* **Stored records**:
════
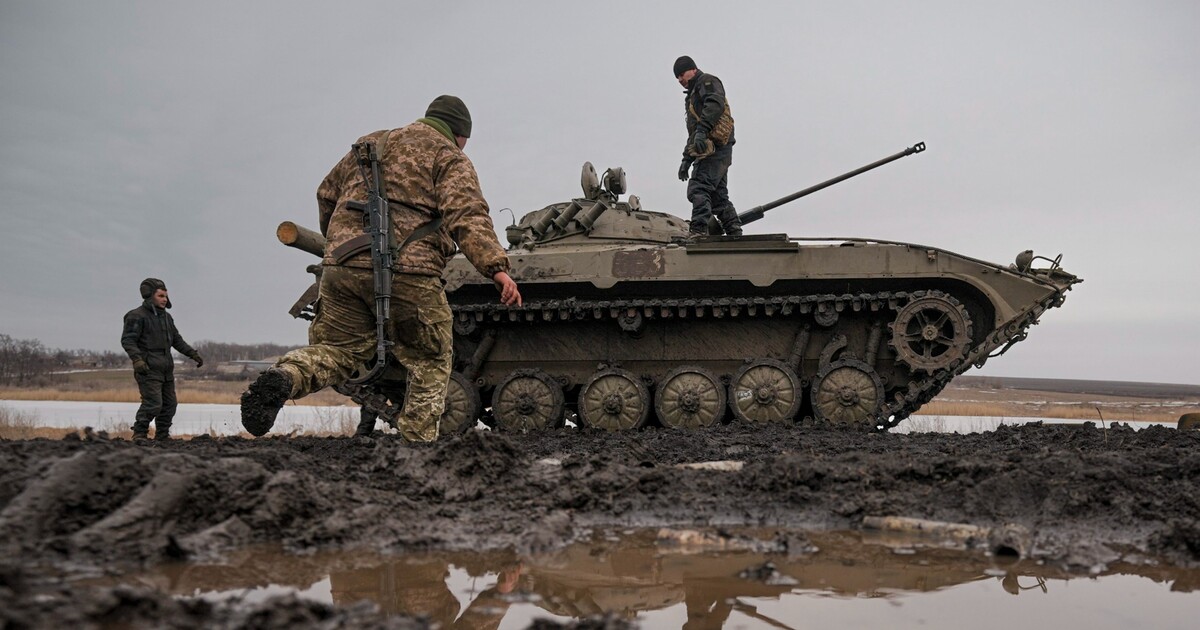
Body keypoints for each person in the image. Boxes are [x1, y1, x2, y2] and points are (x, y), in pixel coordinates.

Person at [241, 95, 522, 441]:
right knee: (429, 360)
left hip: (342, 266)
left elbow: (326, 194)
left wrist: (340, 245)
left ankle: (286, 377)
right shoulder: (449, 156)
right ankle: (416, 449)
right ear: (460, 133)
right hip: (410, 271)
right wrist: (496, 268)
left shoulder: (372, 142)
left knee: (342, 351)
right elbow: (467, 214)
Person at [120, 278, 204, 441]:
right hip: (148, 368)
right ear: (149, 295)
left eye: (166, 296)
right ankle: (139, 434)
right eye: (160, 296)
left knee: (170, 405)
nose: (165, 299)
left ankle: (162, 436)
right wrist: (137, 360)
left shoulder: (167, 318)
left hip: (166, 369)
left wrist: (192, 354)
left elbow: (176, 340)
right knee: (153, 404)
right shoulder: (136, 316)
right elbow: (128, 340)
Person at [674, 55, 742, 236]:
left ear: (693, 69)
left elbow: (715, 104)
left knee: (699, 187)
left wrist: (703, 131)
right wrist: (686, 159)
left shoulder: (707, 82)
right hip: (713, 148)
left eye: (682, 74)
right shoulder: (692, 95)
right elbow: (694, 132)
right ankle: (734, 232)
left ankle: (698, 231)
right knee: (718, 197)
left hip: (716, 146)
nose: (680, 80)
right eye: (677, 77)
════
From the line holding "right wrist: (496, 268)" through the final line of the data above, copy every line exactly as written. Include nothing else.

right wrist: (496, 268)
left shoulder: (372, 142)
left knee: (342, 351)
right elbow: (467, 214)
Person at [120, 278, 204, 441]:
right hip: (148, 368)
right ear: (149, 295)
left eye: (166, 296)
right ankle: (139, 434)
right eye: (160, 296)
left knee: (170, 405)
nose: (165, 299)
left ankle: (162, 436)
right wrist: (137, 360)
left shoulder: (167, 318)
left hip: (166, 369)
left wrist: (192, 354)
left elbow: (176, 340)
right knee: (153, 404)
right shoulder: (136, 316)
right elbow: (128, 340)
Person at [674, 55, 742, 236]:
left ear: (693, 69)
left elbow: (715, 104)
left knee: (699, 187)
left wrist: (703, 131)
right wrist: (686, 159)
left shoulder: (707, 82)
right hip: (713, 148)
left eye: (682, 74)
right shoulder: (692, 95)
right elbow: (694, 132)
right ankle: (734, 232)
left ankle: (698, 231)
right knee: (718, 197)
left hip: (716, 146)
nose: (680, 80)
right eye: (677, 77)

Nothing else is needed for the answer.